An Silbermond, Mia und Klee gibt's in dem Bereich nichts zu rütteln! Wer kein Bock auf diese Musik hat, muss die Finger von der Doppel-CD mit 40 Liedern lassen. 2raumwohnung, Spillsbury und Klee sind zu Recht da und gekannt. Ewige Helden wie Tocotronic und Die Sterne muten etwas unbeholfen an auf dem Sampler und man weiß nicht genau, ob die wissen, dass die auf so einem Sampler gelandet sind. Überhaupt wer sich diesen Sampler kauft, hat wahrscheinlich einen Großteil im Vollformat zu Hause im Plattenregal stehen.
Vom "meistens" zum "konkret" muss man festhalten, dass den Charme des Samplers die Bands ausmachen, die man hier kennenlernt, und von denen man nie zuvor was gehört hat!
Wo Zyx diesen Haufen ausgegraben hat, der den Epigonen wie Angelika Express und Joachim Deutschland, sowie Cluseo in nichts nachsteht und sich nicht hinter den "Großen" verstecken muss, ist hier die eigentliche Frage. Nur weshalb zum Teufel hat man bisher nie von denen gehört.

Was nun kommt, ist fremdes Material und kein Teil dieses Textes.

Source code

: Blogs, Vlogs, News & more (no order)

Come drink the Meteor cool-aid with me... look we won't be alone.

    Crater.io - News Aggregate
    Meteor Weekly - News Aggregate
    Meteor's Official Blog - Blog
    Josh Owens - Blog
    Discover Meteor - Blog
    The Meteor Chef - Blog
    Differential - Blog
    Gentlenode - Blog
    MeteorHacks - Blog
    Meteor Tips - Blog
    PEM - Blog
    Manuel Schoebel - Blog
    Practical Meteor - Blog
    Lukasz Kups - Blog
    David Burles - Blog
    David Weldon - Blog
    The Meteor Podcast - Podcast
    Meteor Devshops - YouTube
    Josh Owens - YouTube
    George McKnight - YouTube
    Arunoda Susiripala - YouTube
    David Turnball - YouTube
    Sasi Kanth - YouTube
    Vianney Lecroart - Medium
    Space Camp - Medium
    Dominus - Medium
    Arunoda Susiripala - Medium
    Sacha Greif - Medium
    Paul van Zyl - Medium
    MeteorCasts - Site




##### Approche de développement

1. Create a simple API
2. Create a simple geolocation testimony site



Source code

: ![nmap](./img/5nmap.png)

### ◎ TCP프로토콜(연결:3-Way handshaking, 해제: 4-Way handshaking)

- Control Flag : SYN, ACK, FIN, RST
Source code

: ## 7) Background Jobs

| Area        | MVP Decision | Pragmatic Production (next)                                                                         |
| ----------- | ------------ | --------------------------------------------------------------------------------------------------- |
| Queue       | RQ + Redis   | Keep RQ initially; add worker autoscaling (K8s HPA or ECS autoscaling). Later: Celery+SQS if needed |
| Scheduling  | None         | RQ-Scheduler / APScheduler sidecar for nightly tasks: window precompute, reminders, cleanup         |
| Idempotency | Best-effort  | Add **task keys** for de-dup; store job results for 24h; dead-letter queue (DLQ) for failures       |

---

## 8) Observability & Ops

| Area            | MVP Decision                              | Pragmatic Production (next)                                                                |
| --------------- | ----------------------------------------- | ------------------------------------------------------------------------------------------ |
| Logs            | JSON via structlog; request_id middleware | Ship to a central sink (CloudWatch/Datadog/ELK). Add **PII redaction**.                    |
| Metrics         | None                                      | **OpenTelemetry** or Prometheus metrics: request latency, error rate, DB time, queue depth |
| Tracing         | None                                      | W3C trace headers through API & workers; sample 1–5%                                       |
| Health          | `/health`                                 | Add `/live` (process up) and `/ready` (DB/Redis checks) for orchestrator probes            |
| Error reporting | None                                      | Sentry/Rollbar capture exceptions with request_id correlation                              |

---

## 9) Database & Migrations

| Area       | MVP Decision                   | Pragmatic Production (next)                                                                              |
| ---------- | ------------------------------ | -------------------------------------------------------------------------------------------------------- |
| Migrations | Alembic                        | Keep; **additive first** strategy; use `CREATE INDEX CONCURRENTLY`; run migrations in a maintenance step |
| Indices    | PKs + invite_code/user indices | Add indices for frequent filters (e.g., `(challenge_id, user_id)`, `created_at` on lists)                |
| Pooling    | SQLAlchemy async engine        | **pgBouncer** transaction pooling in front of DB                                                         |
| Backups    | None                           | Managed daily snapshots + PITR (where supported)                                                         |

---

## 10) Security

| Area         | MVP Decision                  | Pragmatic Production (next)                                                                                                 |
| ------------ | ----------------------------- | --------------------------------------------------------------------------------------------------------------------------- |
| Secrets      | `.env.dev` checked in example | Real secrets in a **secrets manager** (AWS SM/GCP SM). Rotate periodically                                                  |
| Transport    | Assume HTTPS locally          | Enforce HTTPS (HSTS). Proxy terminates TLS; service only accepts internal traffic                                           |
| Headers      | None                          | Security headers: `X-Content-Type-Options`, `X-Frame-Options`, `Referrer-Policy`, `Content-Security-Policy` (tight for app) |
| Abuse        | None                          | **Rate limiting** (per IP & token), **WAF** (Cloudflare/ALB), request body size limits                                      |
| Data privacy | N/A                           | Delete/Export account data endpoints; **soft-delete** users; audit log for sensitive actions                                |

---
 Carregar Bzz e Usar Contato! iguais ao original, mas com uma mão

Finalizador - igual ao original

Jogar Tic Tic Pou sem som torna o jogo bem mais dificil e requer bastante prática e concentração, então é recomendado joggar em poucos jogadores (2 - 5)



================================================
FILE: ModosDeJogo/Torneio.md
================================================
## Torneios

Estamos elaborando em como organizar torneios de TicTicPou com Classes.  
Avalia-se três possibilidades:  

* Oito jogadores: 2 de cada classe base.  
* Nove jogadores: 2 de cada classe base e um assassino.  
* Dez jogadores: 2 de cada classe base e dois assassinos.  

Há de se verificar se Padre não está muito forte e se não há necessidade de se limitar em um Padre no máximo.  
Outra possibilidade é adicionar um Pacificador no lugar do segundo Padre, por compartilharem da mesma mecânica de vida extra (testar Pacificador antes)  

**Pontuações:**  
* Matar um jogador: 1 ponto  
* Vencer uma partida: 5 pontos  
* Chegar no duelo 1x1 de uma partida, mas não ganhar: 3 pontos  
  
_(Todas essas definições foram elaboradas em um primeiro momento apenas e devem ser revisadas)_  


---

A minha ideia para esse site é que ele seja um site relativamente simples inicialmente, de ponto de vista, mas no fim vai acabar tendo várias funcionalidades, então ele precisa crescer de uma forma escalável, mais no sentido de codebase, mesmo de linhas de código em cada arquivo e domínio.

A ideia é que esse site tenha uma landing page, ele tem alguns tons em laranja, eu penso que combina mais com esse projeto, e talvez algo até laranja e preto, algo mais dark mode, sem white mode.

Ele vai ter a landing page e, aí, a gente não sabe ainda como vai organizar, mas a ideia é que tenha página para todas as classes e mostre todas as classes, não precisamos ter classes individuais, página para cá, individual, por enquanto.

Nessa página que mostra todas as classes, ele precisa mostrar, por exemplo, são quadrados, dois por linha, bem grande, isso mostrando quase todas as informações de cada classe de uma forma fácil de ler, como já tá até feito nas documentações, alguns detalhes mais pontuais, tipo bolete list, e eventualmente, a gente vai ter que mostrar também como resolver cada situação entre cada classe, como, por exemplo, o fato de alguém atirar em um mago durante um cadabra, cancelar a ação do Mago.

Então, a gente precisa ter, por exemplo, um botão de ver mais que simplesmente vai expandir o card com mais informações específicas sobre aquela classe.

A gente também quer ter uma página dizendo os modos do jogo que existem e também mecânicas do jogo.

Und deshalb beginnt die CD ab Track 11 auf CD 1 so richtig interessant zu werden. Zuhause!? Nie gehört und trotzdem ist kein qualitativer Sprung von Schrottgrenze zu hören."Willkommen zu Hause". Bei Tobias Biedert besteht genausowenig die Gefahr nicht weiter hören zu wollen, wie bei den Logonauten, deren "Letztes Jahr August" einer der Hinhörer - weil eben nie gehört - auf der CD 1 ist. Ein bisschen ruhiger geht's mit Tommy Finke weiter, dessen "1000 Meilen" ebenso gut klingt wie der Text astrein ist. Und dazwischen tauchen dann J. Deutschland und Clueso auf.
CD 2 ist mehr Elektro und klingt einfach mehr nach Pop. Prinzipiell ist es dasselbe, richtig interessant sind die Sachen, die man neben den gestandenen Künstlern zum ersten Mal hört. Ab der Hälfte wird es dann auch hier wieder rockiger ohne dass die Lieder nicht jeweils einen speziellen Synthi-Sound hätten. "Kein Would im If Satz", von Grätenkinder, "Sie liebt Hip-Hop" oder "Fett" von Nachlader, die ja glücklicherweise wenigstens von Kuttner gepusht werden, machen echt Bock drauf einen Langspieler von diesen zu erwerben, weil wie oben gesagt, endlich neu.
Wer also Bock hat neuen Rockpop, bei dem er die Texte mitnehmen kann, zu hören ohne dazu Ewigkeiten im Internet zu verbringen und sich planlos neue Sachen zu suchen, der ist mit diesem Sampler ordentlich bedient.
Schön wenn eine Idee funktioniert und jetzt kaufen, Marsch, Marsch!